Photo: Rebecca Ruud
The high-profile trial of a Theodosia woman charged with murdering her daughter and disposing of her body in a burn pile in Ozark County in the summer of 2017 has been reset for the eighth time.
The Ozark County Times reports a four-day trial for Rebecca Ruud, charged in the death of her 16-year-old daughter Savannah Leckie, has been reset for May 18-21 in Greene County.
Ruud’s other trial dates have been canceled for various reasons over the past almost four years.
Ruud and her attorneys waived the right to a jury trial in November 2019, setting the stage for the proceedings to be held before Circuit Judge Calvin Holden.
The Ozark County murder case was transferred to Taney County on a change of venue motion, but Holden, who generally presides over cases at the Greene County Courthouse in Springfield, was assigned to the Ruud case. Most hearings have been held in Springfield to accommodate Holden’s schedule.
The latest trial date was set during a virtual hearing late last month before Holden. Ruud’s attorneys had also filed a motion for the judge to let Ruud out of jail on her own recognizance, or to at least set a bond in her case. Ruud has been held without bond since her arrest on Aug. 21, 2017. Holden denied the motion and declined to set a bond.
The court is still awaiting a ruling from the Supreme Court in reference to an alleged privileged recording.
The audio recording reportedly includes what is believed to be a conversation between the Theodosia woman and Missouri Public Defender Nina Lane. Ruud is said to have secretly taped an interview with the investigator sometime between when Leckie was reported missing on July 20, 2017, and the Ozark County woman’s arrest on Aug. 21 that year.
The state became aware of the recording when Ruud’s husband and co-defendant in the murder case, Robert Peat Jr., approached the prosecution for a “proffer of testimony” on Jan. 24, 2020. At that time, Peat was named a “cooperating individual for the state.”
Peat’s attorney, James Hayes of Springfield, accompanied his client to the prosecutor’s office to make the proffer. Ozark County Prosecuting Attorney John Garrabrant was not present in the room when the proffer was made. Instead, the proffer was video and audio recorded.
Ozark County’s former chief deputy sheriff interviewed Peat during the meeting. Peat reportedly told the officer he had recently discovered a digital audio recorder Ruud had given him before the couple “left to go truck driving,” referring to their plans to leave Ozark County to pursue truck-driving careers just before their arrests in 2017.
Peat said the recorder was in a box of miscellaneous items Ruud had given him to “put up.” The box was given to him after he and Ruud were married on Aug. 4, the same day officers reportedly found human remains in a burn pile on the Theodosia woman’s farm. The remains were later determined to be those of a human with a small stature consistent with a teen about Leckie’s age.

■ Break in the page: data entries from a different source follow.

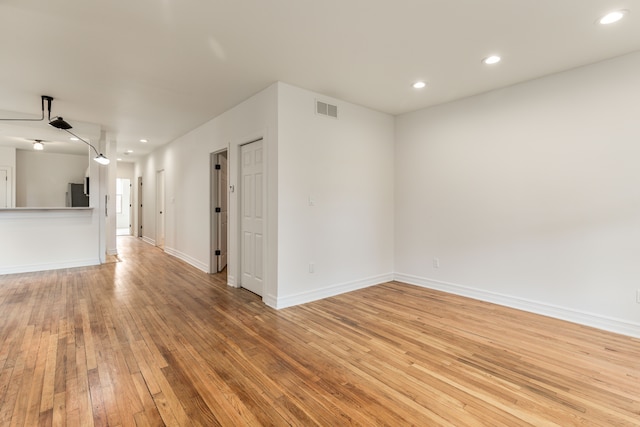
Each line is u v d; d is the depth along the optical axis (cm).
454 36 249
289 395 191
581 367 223
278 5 209
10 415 170
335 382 204
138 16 221
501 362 230
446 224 408
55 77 326
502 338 270
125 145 714
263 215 368
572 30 239
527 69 307
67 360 229
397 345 257
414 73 318
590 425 165
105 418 169
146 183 875
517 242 344
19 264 501
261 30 240
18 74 318
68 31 240
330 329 288
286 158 347
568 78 308
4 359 230
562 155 312
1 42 255
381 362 230
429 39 253
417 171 440
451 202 403
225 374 213
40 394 188
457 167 396
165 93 374
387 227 461
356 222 420
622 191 279
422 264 437
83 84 345
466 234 388
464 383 204
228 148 444
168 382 203
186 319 311
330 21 229
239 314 326
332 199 392
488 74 320
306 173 365
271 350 247
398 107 427
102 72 314
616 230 283
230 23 230
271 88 348
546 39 253
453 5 210
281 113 342
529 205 335
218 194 516
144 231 913
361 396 190
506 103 351
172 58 285
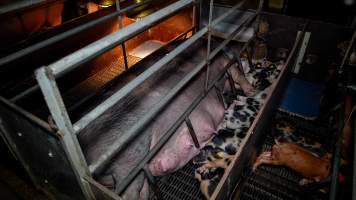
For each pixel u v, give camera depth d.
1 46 3.73
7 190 2.47
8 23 3.80
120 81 3.04
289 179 2.92
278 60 4.25
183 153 2.63
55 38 2.23
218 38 4.52
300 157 2.73
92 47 1.29
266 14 4.10
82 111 2.65
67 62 1.19
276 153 2.84
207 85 2.94
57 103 1.23
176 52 2.09
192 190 2.63
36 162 2.05
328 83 3.90
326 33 3.77
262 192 2.79
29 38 3.20
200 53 3.74
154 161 2.43
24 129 1.75
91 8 5.05
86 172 1.59
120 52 4.64
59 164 1.74
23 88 3.04
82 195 1.87
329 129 3.39
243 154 2.19
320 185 2.58
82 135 2.29
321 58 3.99
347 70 3.37
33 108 3.14
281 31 4.13
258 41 4.24
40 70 1.11
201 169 2.70
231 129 3.17
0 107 1.81
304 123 3.54
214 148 2.95
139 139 2.41
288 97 4.00
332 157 2.96
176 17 4.84
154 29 5.17
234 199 2.63
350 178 2.50
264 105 2.44
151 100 2.75
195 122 2.78
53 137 1.49
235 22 4.34
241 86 3.68
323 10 4.30
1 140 2.70
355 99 3.12
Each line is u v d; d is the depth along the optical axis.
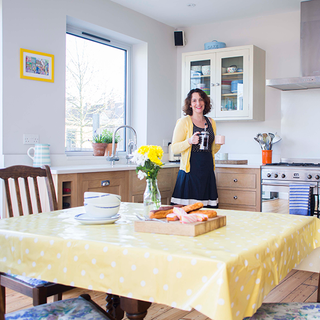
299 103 4.01
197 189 3.20
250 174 3.68
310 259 1.54
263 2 3.83
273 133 4.17
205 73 4.23
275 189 3.51
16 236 1.20
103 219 1.40
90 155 3.79
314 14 3.69
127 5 3.91
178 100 4.75
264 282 1.03
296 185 3.30
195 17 4.30
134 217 1.56
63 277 1.09
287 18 4.10
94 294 2.48
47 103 3.18
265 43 4.22
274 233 1.23
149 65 4.28
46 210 2.82
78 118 3.74
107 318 1.19
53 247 1.11
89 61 3.86
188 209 1.34
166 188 3.93
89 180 2.96
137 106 4.33
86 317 1.19
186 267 0.90
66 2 3.32
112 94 4.14
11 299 2.35
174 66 4.72
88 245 1.06
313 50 3.69
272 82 3.66
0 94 2.87
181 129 3.19
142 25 4.17
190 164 3.21
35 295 1.41
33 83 3.07
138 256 0.97
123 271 0.99
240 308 0.90
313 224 1.54
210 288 0.85
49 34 3.18
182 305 0.89
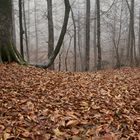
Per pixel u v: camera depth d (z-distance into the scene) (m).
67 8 14.45
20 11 16.47
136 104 7.09
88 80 10.00
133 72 15.43
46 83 8.73
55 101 6.79
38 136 4.57
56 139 4.51
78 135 4.78
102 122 5.45
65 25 14.59
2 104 6.20
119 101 7.23
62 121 5.21
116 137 4.71
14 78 9.23
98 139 4.61
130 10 28.36
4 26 12.73
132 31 28.62
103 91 8.13
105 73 14.10
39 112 5.79
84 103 6.64
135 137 4.84
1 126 4.78
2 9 12.71
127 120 5.64
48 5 21.89
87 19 24.38
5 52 12.70
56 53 14.86
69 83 9.08
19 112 5.72
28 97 6.98
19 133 4.58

Peat reportedly told the officer the box had remained undisturbed until he found it sometime in November or December 2019, two-and-a-half years after Ruud gave it to him.
Peat said he activated the recorder and listened to at least part of a saved recording on the device. The recording appeared to be part of a conversation between Ruud and an attorney or attorney staff member. He said as soon as he discovered the conversation, he contacted his attorney. Peat told officials he had listened to part of the recording, and in it, he said, Ruud reportedly admits to some of the allegations against her.
The prosecution filed a motion asking the court to allow the recording at trial, but Holden denied the motion, saying he believed the recorded conversation was part of a conversation covered by attorney-client privilege.
The state objected to that determination with various points, including arguing Ruud would not have been covered under attorney-client privilege when she recorded the conversation, because she may not have yet been charged in the case.
After Holden denied allowance of the evidence, the state filed a writ with Missouri’s Southern District Court of Appeals. It was denied. Now the prosecution has filed a motion with the Supreme Court asking it to reconsider those decisions.
If the Supreme Court denies the writ, confirming that the recording cannot be used as evidence, the court will then take up the defense’s motion to disqualify the current prosecution, a situation that rests on the argument that Garrabrant and the Missouri Attorney General’s Office heard Peat’s proffer about the audio recording, even though they have not heard the recording itself and do not know exactly what is on the tape.
If the court rules that the prosecution is disqualified from the case, a special prosecution team will be assigned to the case, which Garrabrant says will cost Ozark County a heavy sum.